Rewrite the lines from the top of the entries through the line containing "Volume: value=235 unit=mL" as a JSON list of strings, one string per line, with blank lines omitted. Leave out the picture lines and anything after that line.

[[ Records to process open ]]

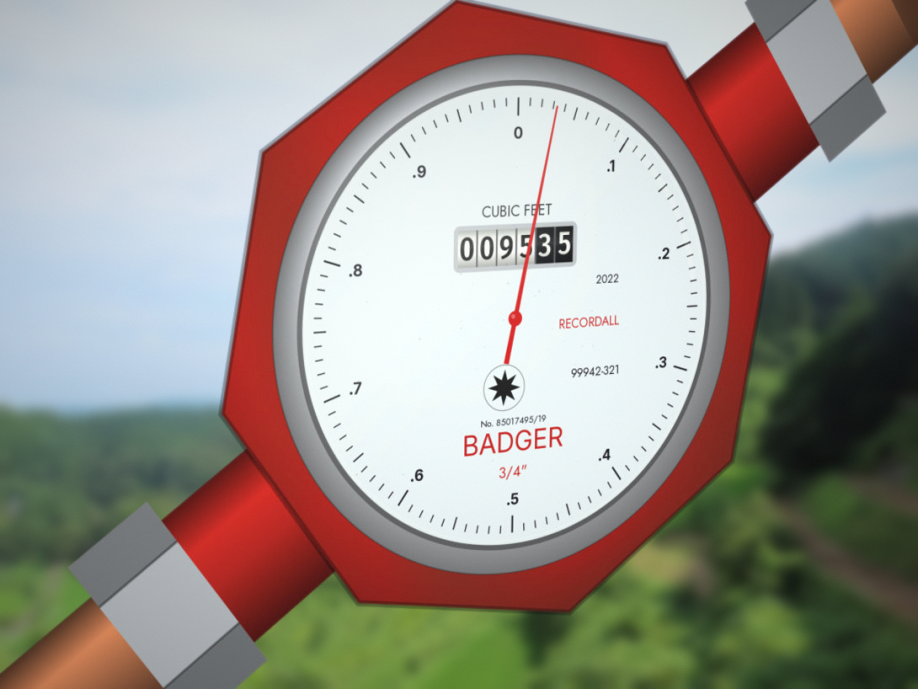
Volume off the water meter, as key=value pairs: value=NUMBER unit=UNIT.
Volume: value=9535.03 unit=ft³
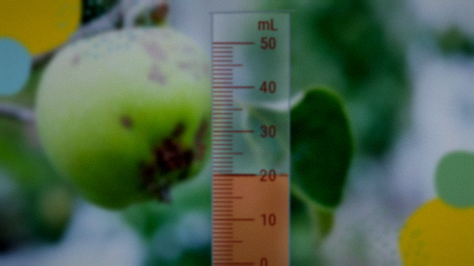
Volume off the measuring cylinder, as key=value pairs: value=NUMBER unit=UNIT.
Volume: value=20 unit=mL
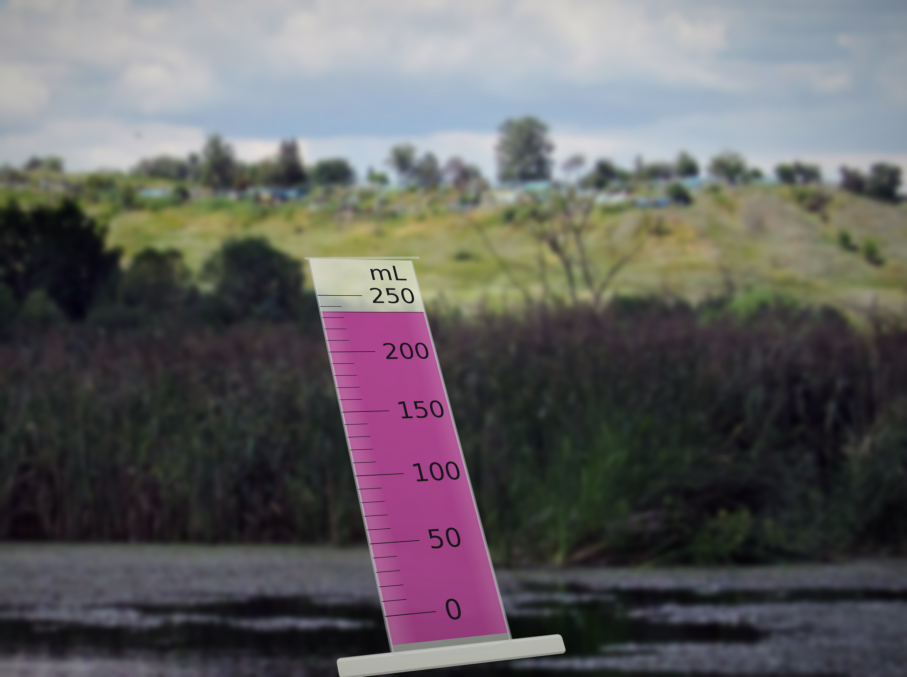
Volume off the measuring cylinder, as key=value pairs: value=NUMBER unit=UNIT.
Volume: value=235 unit=mL
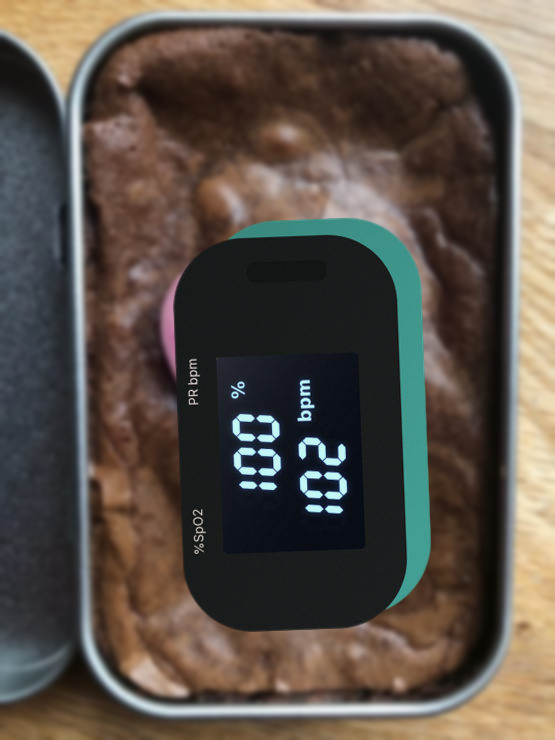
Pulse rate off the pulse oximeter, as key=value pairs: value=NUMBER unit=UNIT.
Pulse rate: value=102 unit=bpm
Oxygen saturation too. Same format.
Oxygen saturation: value=100 unit=%
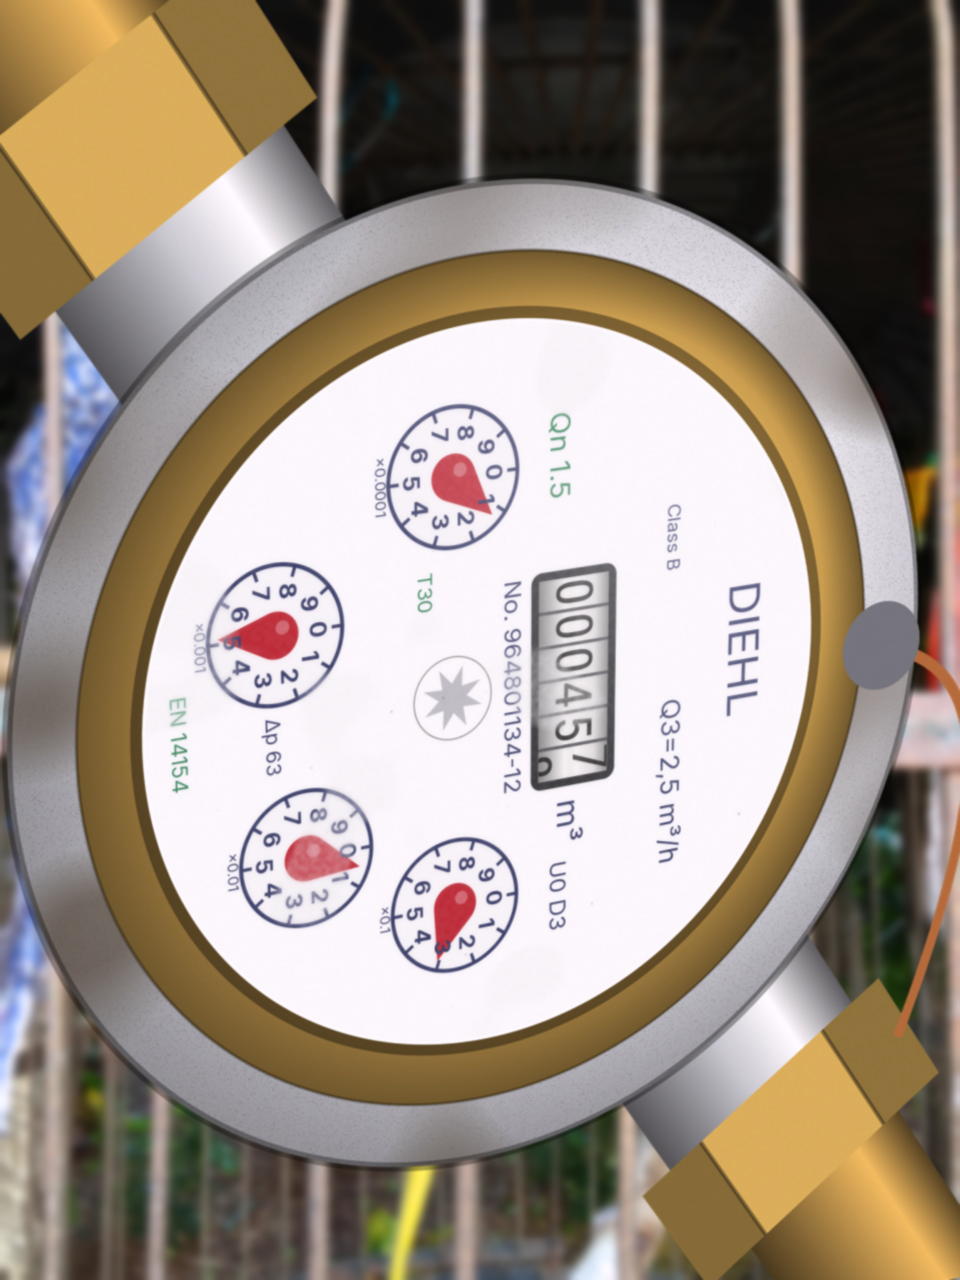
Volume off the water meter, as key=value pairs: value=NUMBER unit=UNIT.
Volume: value=457.3051 unit=m³
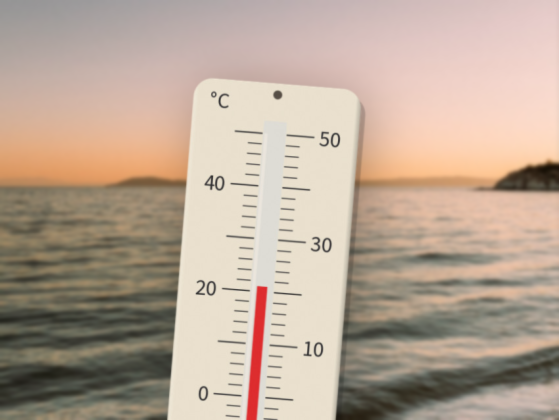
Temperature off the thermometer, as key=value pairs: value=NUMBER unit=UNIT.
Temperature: value=21 unit=°C
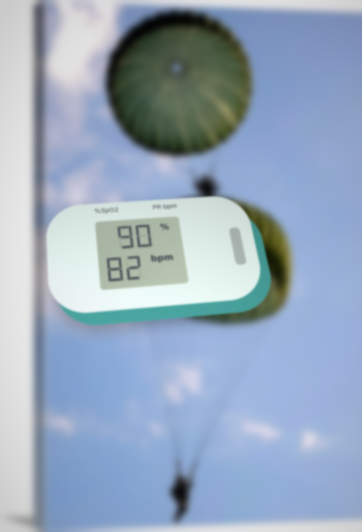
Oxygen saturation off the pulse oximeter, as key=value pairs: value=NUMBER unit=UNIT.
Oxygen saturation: value=90 unit=%
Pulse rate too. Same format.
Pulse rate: value=82 unit=bpm
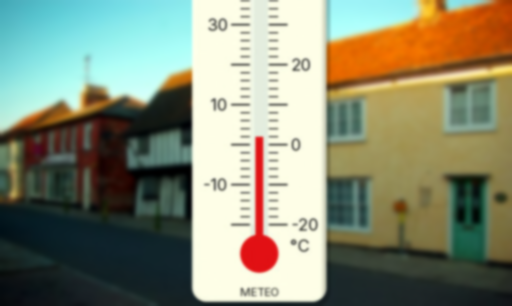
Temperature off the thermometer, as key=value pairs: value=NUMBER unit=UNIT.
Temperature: value=2 unit=°C
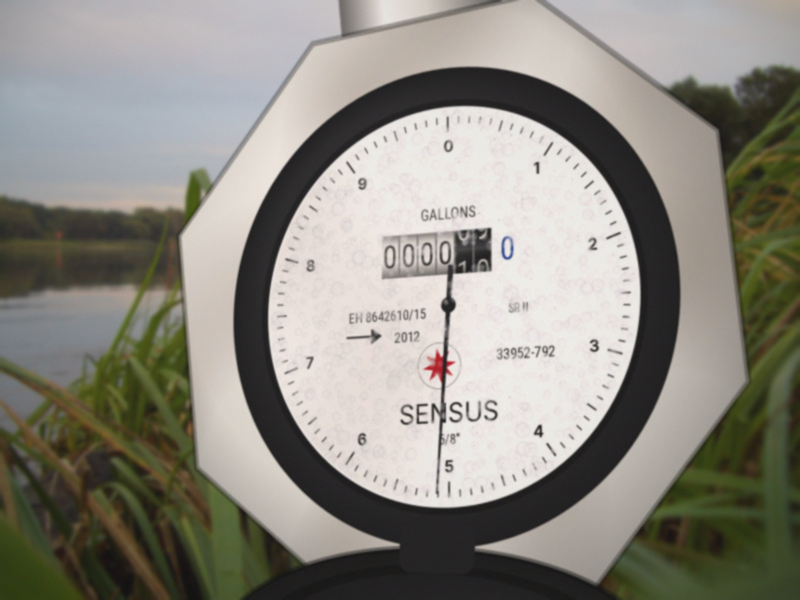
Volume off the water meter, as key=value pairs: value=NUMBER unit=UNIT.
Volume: value=95.1 unit=gal
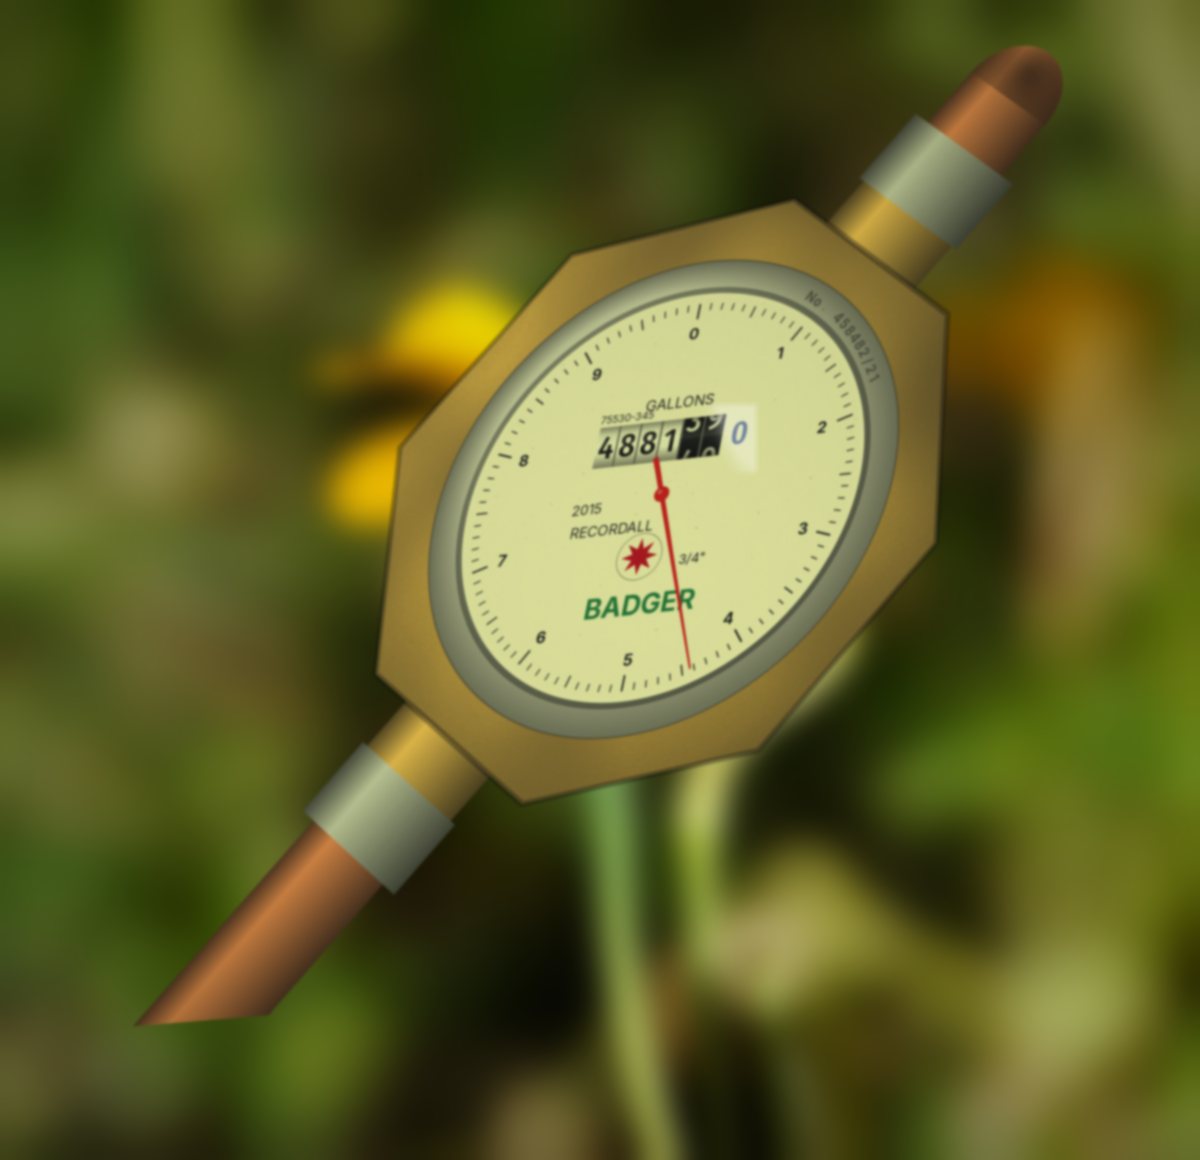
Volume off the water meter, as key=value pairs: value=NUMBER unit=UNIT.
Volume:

[[ Records to process closed ]]

* _Answer to the problem_:
[
  "Volume off the water meter, as key=value pairs: value=NUMBER unit=UNIT.",
  "Volume: value=9535.03 unit=ft³",
  "Volume off the measuring cylinder, as key=value pairs: value=NUMBER unit=UNIT.",
  "Volume: value=20 unit=mL",
  "Volume off the measuring cylinder, as key=value pairs: value=NUMBER unit=UNIT.",
  "Volume: value=235 unit=mL"
]